The expansive nature of cloud identities has accelerated the adoption of decentralized identities. Decentralized identities give identity ownership back to the users, allowing them to generate a credential to share only the necessary information with a recipient organization. For example, a user may generate a credential that verifies membership in an organization but does not contain other information that is unnecessary for the activity the credential will be used for.

Decentralized identities are a way to break down the barriers of IAM when accessing resources within multiple organizations. Similarities can be drawn between decentralized identities and federated services. Federated services are used to create a B2B trust relationship, while decentralized identities are necessary for a B2C relationship across many companies.

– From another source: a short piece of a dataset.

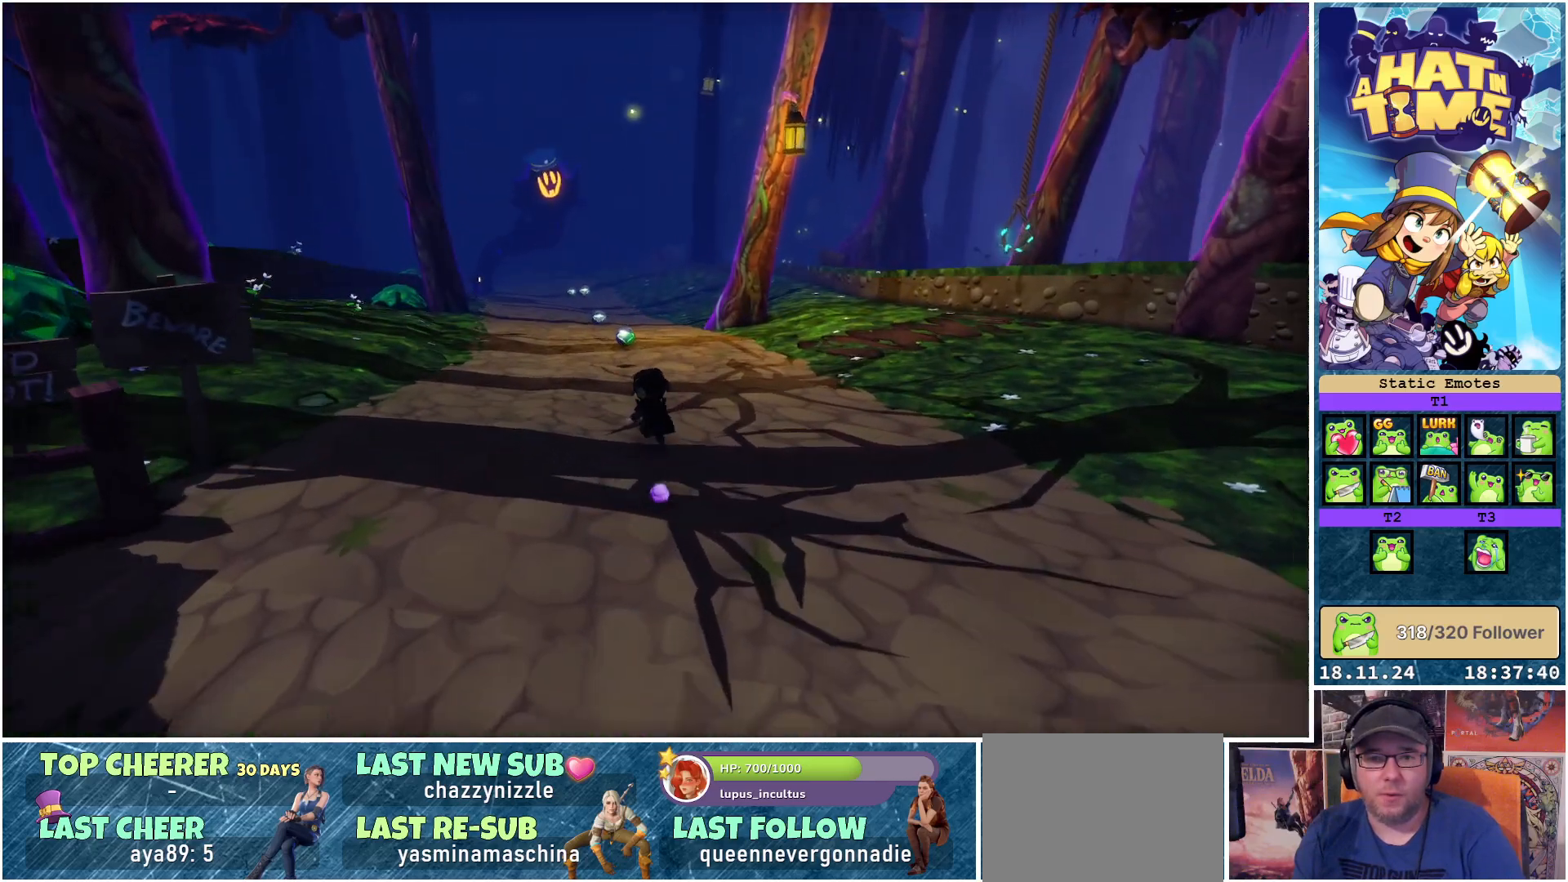
{"buttons": [], "left_stick": "up", "right_stick": "down-left", "events": [[417, "right_stick", "down-left"]]}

Identities are created and used across social platforms every day, especially for access to various sites and applications. The ability to self-register with these applications creates the decentralized identity that allows the user to register and de-register themselves from these applications. An IAM solution that provides modern authentication capabilities across multiple applications with a single sign-on (SSO) experience gives users autonomy with their identities through an as-a-service delivery. Users replicate the sign-in experience across applications and sites, utilizing one security platform that defines their security controls and posture.

The ability to secure IAM when a user is present across many applications and services will be a continual challenge within a decentralized identity. Utilizing blockchain-based decentralized identity protects user identities within a decentralized identity architecture through encrypted public keys. These keys within the blockchain provide an added layer of security and verification. Blockchain-based decentralized identity can then be used to provide evidence of identity while protecting the personal identifiable information (PII) of the user. Interoperability via a cybersecurity mesh architecture (CSMA) identity fabric can integrate SIEM and SOAR tools into the security mesh to analyze and identify threats. This will help users stay ahead of potential identity breaches and attacks.

Figure 3 is a depiction of the CSMA identity fabric.

Figure 3: CSMA

Look for a continued trend towards blockchain-based decentralized identity as the developing Web3 standard continues to gain traction.

Up to this point, we have been discussing user access but before we close, let’s address IAM from a non-human perspective.

IAM is not just limited to users and groups. Non-human identities outnumber human identities by a factor of 45x. These non-human identities are devices that are connected to the public or private infrastructure — primarily robots, storage accounts, databases, virtual machines and applications. In addition, personal assistants, smart watches, surveillance cameras, thermostats and RFID devices are all connected to the internet too. They collect data and send it to storage accounts and databases using an identity and the ability to authenticate to the data repositories.

Enforcing IAM for these identities requires proper planning and implementation to protect them from exposure and elevated privileges. The secrets and keys used to authorize any non-human device require protection and security controls. Key and secret management solutions provide the ability to store and rotate a company’s keys and secrets separately from the device management location. When an authentication is initiated, they can be called from the management solution to authorize the non-human identity. This method provides IAM capabilities without exposing the keys and secrets publicly.

Non-human identities will continue to increase within the cloud infrastructure, due to the growing need to collect, access and analyze more data across the services that a company provides and make accurate, behavior-based predictions.

The cloud IAM market size is projected to reach $20.72 billion by 2030 at a CAGR of 21.1%. The accelerated growth predictions underscore the need for organizations to plan, educate and implement secure IAM architecture in the coming year.